The organizers of “Lobby Days,” from February 24 to 26 in Washington, D.C., would have us believe that they are lobbying for greater involvement by the US in the peace talks, in the “pacification” of the north. Uganda has been an important client state of the United States since Museveni came to power in 1986.
The Ugandan regime has been used to further US interests in the wider region, regardless of how many lives were lost in the wretched genocidal conditions in the north and the regional wars, including in the Democratic Republic of Congo. In order to further ingratiate itself to the regime and act as Washington’s policeman, the Uganda government is offering to send troops to Sudan’s troubled Darfur region. Moreover, with reported discovery of significant oil finds in Uganda, we can expect the Bush Administration to continue its policy of turning a blind eye to the suffering.

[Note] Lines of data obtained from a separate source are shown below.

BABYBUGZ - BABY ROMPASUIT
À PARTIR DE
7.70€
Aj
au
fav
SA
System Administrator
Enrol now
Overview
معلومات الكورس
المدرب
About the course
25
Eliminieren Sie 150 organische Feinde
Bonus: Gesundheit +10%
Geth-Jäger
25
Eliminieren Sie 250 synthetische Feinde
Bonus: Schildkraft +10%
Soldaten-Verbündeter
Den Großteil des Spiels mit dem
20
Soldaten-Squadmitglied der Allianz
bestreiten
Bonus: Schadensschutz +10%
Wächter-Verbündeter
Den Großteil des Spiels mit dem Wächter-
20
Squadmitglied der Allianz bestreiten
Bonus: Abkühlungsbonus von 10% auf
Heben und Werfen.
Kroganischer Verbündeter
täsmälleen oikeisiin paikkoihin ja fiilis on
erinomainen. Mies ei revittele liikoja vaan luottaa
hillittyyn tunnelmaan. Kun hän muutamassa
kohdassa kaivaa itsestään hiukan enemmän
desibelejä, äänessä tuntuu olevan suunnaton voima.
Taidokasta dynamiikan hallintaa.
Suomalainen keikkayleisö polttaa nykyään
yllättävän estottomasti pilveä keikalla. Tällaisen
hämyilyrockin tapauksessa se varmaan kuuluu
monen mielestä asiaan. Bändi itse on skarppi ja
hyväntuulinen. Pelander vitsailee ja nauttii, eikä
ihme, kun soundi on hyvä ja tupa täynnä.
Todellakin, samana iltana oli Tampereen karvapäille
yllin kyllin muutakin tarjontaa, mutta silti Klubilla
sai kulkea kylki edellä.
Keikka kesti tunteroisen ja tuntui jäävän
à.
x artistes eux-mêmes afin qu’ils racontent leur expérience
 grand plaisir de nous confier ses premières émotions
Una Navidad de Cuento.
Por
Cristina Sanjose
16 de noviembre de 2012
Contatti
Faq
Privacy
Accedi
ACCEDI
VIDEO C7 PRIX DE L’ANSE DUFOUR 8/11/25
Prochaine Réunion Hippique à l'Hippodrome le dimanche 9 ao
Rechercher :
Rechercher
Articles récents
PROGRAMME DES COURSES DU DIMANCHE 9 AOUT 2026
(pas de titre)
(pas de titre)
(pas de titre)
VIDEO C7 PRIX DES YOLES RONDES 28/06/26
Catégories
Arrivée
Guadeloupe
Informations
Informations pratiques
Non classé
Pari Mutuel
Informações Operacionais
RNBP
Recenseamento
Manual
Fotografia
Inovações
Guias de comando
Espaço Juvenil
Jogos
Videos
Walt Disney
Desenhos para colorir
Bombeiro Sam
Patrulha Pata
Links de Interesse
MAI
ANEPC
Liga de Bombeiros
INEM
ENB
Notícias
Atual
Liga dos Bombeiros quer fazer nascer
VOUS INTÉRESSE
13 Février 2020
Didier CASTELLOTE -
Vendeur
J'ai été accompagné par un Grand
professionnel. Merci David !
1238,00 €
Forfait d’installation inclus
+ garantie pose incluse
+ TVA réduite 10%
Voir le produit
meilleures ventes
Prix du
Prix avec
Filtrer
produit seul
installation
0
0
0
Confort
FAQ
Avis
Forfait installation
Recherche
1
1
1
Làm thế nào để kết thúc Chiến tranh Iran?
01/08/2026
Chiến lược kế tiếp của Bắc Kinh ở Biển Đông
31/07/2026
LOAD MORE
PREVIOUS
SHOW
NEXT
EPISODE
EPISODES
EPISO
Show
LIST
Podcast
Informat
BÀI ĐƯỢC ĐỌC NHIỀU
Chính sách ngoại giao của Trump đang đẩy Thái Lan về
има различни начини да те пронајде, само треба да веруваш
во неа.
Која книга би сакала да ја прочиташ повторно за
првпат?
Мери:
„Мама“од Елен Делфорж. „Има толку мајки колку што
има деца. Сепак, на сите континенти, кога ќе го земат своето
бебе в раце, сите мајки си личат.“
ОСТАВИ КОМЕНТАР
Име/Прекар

The “Great Plan” that has been reflected in US/GOU policies in Uganda will probably continue to unfold with or without “Lobby Days”. The organizations and major NGOs may garner more funding from the US government. One has to also wonder where much of their money goes in northern Uganda, as there is not a heck of a lot to show for their efforts, and certain major NGOs have been most reluctant to bring to task the GOU for fear of losing their jobs and projects. A murder of one of their Uganda staff took place and the organization never raised a peep when the UPDF failed to conduct a real investigation!
One can assume that the $600 million that Museveni has hyped for the “Rehabilitation and Reconstruction Plan” for the north will be donor-funded and the US has already promised a large contribution. The problem is that the GOU cannot be trusted to implement the plan with transparency and accountability; so much will be siphoned off.
President Museveni has never shown the slightest compassion for the people of the north and even recently referred to northerners as “those people.” He says there will be consultations with the people, but it was not clear what he meant by “consultation”. His is a top-down administration that operates without any accountability; a dictatorship masquerading as a democracy.
The people of the north do deserve to have a major say in their rehabilitation and development. In fact they should have had an equal third-party role in the peace talks from the very beginning. How ironic that the principal agents for the genocidal conditions, the Uganda government and the LRA, now negotiate an end to the tragedy without the involvement of Acholis that are the victims of the atrocities.
So, can “Lobby Days” really make a difference? It depends on how one defines “difference” and what one’s expectations are.